Getting up today was a uphill battle. The phone rang, waking me up. It was T’s grandmother, no doubt with questions about Sunday or something similar. I couldn’t make myself answer so I just stared at the phone until it fell silent. I was awake but no where near getting out of bed. For a long time I just laid on my side, staring into the wall until the cat came and sprawled herself on top of me. Eventually, I managed to get up but it still felt like I was asleep.
I usually boot up my computer and then hit the kitchen right away for some breakfast. I’m usually hungry during mornings so it’s easy for me to eat at this time of day. But today I sat down in my computer chair for some reason and got stuck there for almost a whole hour. I didn’t feel hungry and I had something on my mind that I deemed could not wait. I don’t even remember what that was..
I had to get a hold of myself since T’s grandmother had called, directly after I had eaten my breakfast I made sure to call her back. I also had a meeting with my student today. She’s so close to finalizing her work I felt forced to give myself a few mental punches to get my act together. She needs support, not some drowsy zombie.
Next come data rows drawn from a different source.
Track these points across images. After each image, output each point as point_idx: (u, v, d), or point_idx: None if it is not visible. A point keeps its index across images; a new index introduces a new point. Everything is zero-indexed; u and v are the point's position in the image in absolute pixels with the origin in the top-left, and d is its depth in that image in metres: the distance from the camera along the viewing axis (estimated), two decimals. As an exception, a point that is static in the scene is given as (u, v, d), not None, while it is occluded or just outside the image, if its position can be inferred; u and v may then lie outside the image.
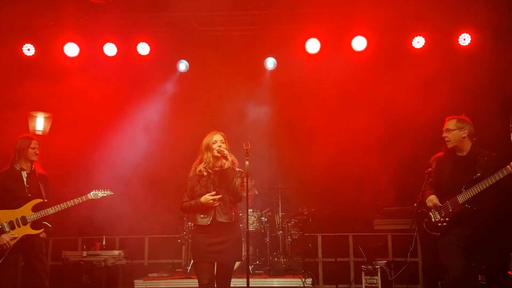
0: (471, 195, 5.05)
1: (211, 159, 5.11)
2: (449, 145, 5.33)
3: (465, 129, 5.25)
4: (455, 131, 5.28)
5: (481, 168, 5.04)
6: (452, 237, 5.18)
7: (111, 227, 9.06)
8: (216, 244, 5.01)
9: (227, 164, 5.05)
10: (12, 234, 5.63)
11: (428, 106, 8.12)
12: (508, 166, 4.81)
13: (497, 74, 7.90)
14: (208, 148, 5.13)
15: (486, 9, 7.72)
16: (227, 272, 5.08)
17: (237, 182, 5.08)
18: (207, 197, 4.98)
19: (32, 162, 5.95)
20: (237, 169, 5.25)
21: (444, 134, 5.35)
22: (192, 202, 5.08)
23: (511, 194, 5.00)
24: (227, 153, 5.06)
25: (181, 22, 8.59)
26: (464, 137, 5.26)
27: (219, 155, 5.08)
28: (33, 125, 8.61)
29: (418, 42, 8.31)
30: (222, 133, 5.23)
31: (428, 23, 8.21)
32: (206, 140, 5.16)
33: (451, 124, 5.32)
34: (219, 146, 5.10)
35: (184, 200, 5.20)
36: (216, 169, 5.16)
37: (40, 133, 8.58)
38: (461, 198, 5.13)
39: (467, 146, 5.28)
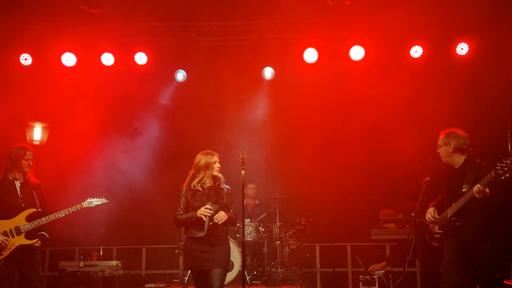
0: (456, 209, 5.09)
1: (208, 177, 5.33)
2: (442, 160, 5.41)
3: (450, 144, 5.26)
4: (442, 147, 5.33)
5: (470, 182, 5.00)
6: (449, 246, 5.22)
7: (108, 237, 9.03)
8: (206, 252, 5.21)
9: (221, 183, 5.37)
10: (7, 239, 5.59)
11: (427, 115, 8.12)
12: (474, 187, 4.81)
13: (495, 83, 7.90)
14: (208, 167, 5.34)
15: (483, 18, 7.73)
16: (217, 279, 5.16)
17: (233, 218, 5.41)
18: (201, 211, 5.17)
19: (25, 172, 5.91)
20: (226, 186, 5.49)
21: (437, 150, 5.43)
22: (189, 214, 5.23)
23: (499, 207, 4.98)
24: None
25: (179, 31, 8.61)
26: (451, 152, 5.27)
27: (219, 175, 5.40)
28: (30, 135, 8.59)
29: (416, 51, 8.31)
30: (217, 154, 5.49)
31: (426, 32, 8.21)
32: (205, 159, 5.36)
33: (440, 140, 5.38)
34: (218, 167, 5.38)
35: (178, 213, 5.32)
36: (209, 185, 5.35)
37: (37, 143, 8.55)
38: (449, 212, 5.18)
39: (459, 159, 5.27)
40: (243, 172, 5.49)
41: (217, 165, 5.35)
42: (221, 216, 5.19)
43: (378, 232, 7.78)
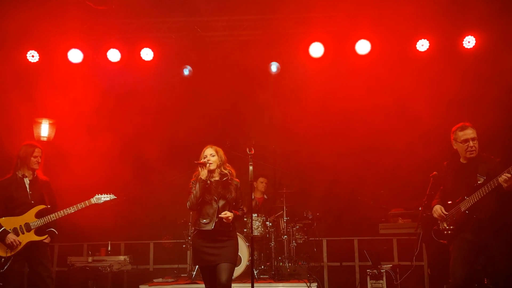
0: (471, 202, 5.02)
1: (200, 171, 5.34)
2: (474, 155, 5.15)
3: None
4: (476, 140, 5.12)
5: (483, 174, 4.98)
6: (458, 242, 5.17)
7: (116, 233, 9.07)
8: (213, 248, 5.27)
9: (202, 173, 5.27)
10: (17, 239, 5.64)
11: (433, 109, 8.09)
12: (499, 177, 4.73)
13: (503, 76, 7.84)
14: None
15: (490, 11, 7.68)
16: (224, 273, 5.19)
17: (240, 215, 5.48)
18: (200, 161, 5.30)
19: (34, 169, 5.95)
20: (235, 180, 5.49)
21: (473, 143, 5.12)
22: (195, 191, 5.25)
23: None
24: (213, 164, 5.34)
25: (185, 27, 8.62)
26: None
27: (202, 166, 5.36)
28: (38, 131, 8.63)
29: (423, 45, 8.27)
30: (215, 147, 5.47)
31: (432, 25, 8.17)
32: (201, 154, 5.43)
33: (475, 132, 5.12)
34: (208, 160, 5.34)
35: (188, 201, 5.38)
36: (216, 179, 5.40)
37: (45, 139, 8.60)
38: (463, 206, 5.11)
39: None
40: (251, 167, 5.48)
41: (207, 158, 5.32)
42: (227, 215, 5.22)
43: (385, 226, 7.78)
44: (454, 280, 5.07)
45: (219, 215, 5.23)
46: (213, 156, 5.37)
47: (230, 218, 5.23)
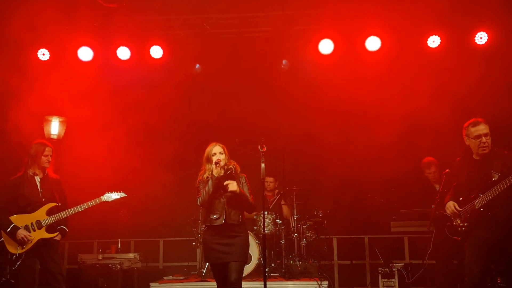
0: (486, 200, 4.95)
1: (212, 169, 5.36)
2: (487, 151, 5.08)
3: None
4: (489, 136, 5.05)
5: (498, 171, 4.91)
6: (473, 239, 5.11)
7: (126, 230, 9.09)
8: (223, 245, 5.29)
9: (215, 171, 5.30)
10: (29, 234, 5.67)
11: (444, 106, 8.02)
12: None
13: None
14: (208, 159, 5.45)
15: (503, 6, 7.59)
16: (234, 271, 5.20)
17: (248, 196, 5.40)
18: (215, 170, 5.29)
19: (44, 168, 5.97)
20: (241, 175, 5.52)
21: (486, 139, 5.05)
22: (207, 187, 5.29)
23: None
24: (222, 162, 5.37)
25: (194, 24, 8.61)
26: None
27: (230, 165, 5.45)
28: (48, 129, 8.65)
29: (434, 41, 8.20)
30: (221, 144, 5.53)
31: (443, 21, 8.09)
32: (206, 152, 5.49)
33: (488, 128, 5.04)
34: (219, 159, 5.38)
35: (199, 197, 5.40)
36: (221, 174, 5.38)
37: (55, 137, 8.62)
38: (477, 203, 5.03)
39: None
40: (263, 165, 5.49)
41: (217, 156, 5.36)
42: (229, 182, 5.20)
43: (397, 224, 7.72)
44: (470, 278, 5.01)
45: (224, 183, 5.22)
46: (222, 154, 5.42)
47: (234, 186, 5.20)
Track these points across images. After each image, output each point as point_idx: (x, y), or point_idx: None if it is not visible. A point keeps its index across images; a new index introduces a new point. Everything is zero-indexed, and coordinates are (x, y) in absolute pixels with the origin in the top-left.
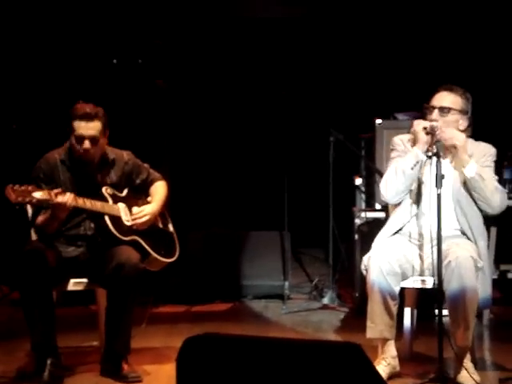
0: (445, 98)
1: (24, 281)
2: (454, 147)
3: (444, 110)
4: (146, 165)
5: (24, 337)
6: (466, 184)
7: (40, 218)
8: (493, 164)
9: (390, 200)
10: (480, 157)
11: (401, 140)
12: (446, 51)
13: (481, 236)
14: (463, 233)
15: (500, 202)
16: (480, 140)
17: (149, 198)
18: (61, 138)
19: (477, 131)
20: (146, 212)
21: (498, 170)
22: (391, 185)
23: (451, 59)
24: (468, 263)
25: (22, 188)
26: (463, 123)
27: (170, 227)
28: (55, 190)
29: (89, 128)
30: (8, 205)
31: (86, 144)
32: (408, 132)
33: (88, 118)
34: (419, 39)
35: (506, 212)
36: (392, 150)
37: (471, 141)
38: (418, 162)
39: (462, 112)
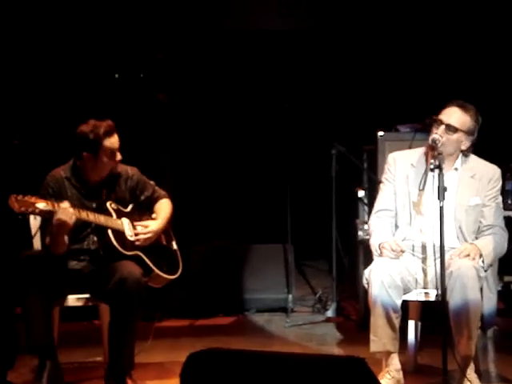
0: (454, 116)
1: (18, 281)
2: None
3: (450, 129)
4: (151, 182)
5: (28, 351)
6: (468, 211)
7: (47, 240)
8: (500, 191)
9: None
10: (486, 182)
11: (393, 159)
12: (447, 63)
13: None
14: None
15: (506, 249)
16: (483, 152)
17: (153, 215)
18: (63, 151)
19: (479, 143)
20: (150, 229)
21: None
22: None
23: (452, 71)
24: (470, 273)
25: (26, 198)
26: (466, 143)
27: (174, 245)
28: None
29: (116, 141)
30: (11, 215)
31: (119, 156)
32: (409, 148)
33: (113, 131)
34: (421, 52)
35: (509, 223)
36: (385, 169)
37: (475, 158)
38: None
39: (468, 133)
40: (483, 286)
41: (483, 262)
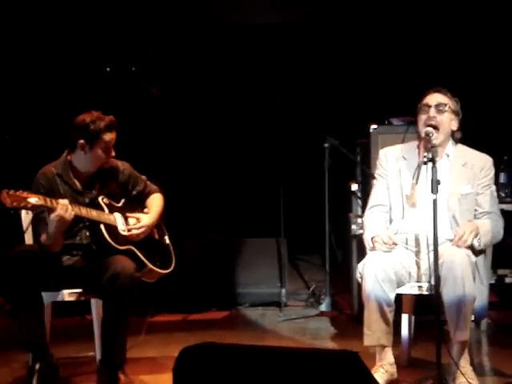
0: (438, 97)
1: (11, 277)
2: None
3: (440, 107)
4: (143, 177)
5: (20, 348)
6: (460, 200)
7: (43, 237)
8: (493, 179)
9: None
10: (478, 171)
11: (385, 155)
12: (439, 57)
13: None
14: None
15: (502, 235)
16: (476, 145)
17: (145, 210)
18: (55, 145)
19: (472, 136)
20: (142, 224)
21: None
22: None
23: (444, 64)
24: (463, 259)
25: (18, 193)
26: (455, 124)
27: (166, 239)
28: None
29: (114, 138)
30: (2, 210)
31: (113, 152)
32: (402, 141)
33: (114, 127)
34: (413, 45)
35: (502, 215)
36: (377, 165)
37: (466, 148)
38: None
39: (454, 112)
40: (475, 277)
41: (479, 239)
But I’m slow. Really, really slow. My mind is sluggish and thoughts come slowly to me. Actions take far longer then they usually do, both to perform and get started on. My whole body hurts and I’m just longing to be able to get to sleep today. I’m also very saddened that the depression seem to have taken my taste buds in an iron grip, this time it has made chicken disgusting. Chicken of all things! It’s one of my go-to foods when I can’t eat red meat. I love chicken! Bah.
Hopefully I can take some me time and recharge the batteries before Christmas on Sunday*. I know socializing takes energy from me, I expected to be tired after the party this weekend. It just.. gets harder then it needs to be when I don’t have the opportunity to recover properly. Maybe I could do with a nice walk in the forest, even though snow covers most of the ground by now. Maybe I could go swimming and go to the relax area afterwards and spend some time in the sauna’s. Mmm.. it’s been a long time since I visited a sauna.
I could go on for a long long time about this, but I’ll give it a rest for now. I’ll hit the hay early tonight and see what I feel like doing tomorrow, if I feel like doing anything at all.
*Swede’s celebrate Christmas on the 24th of December.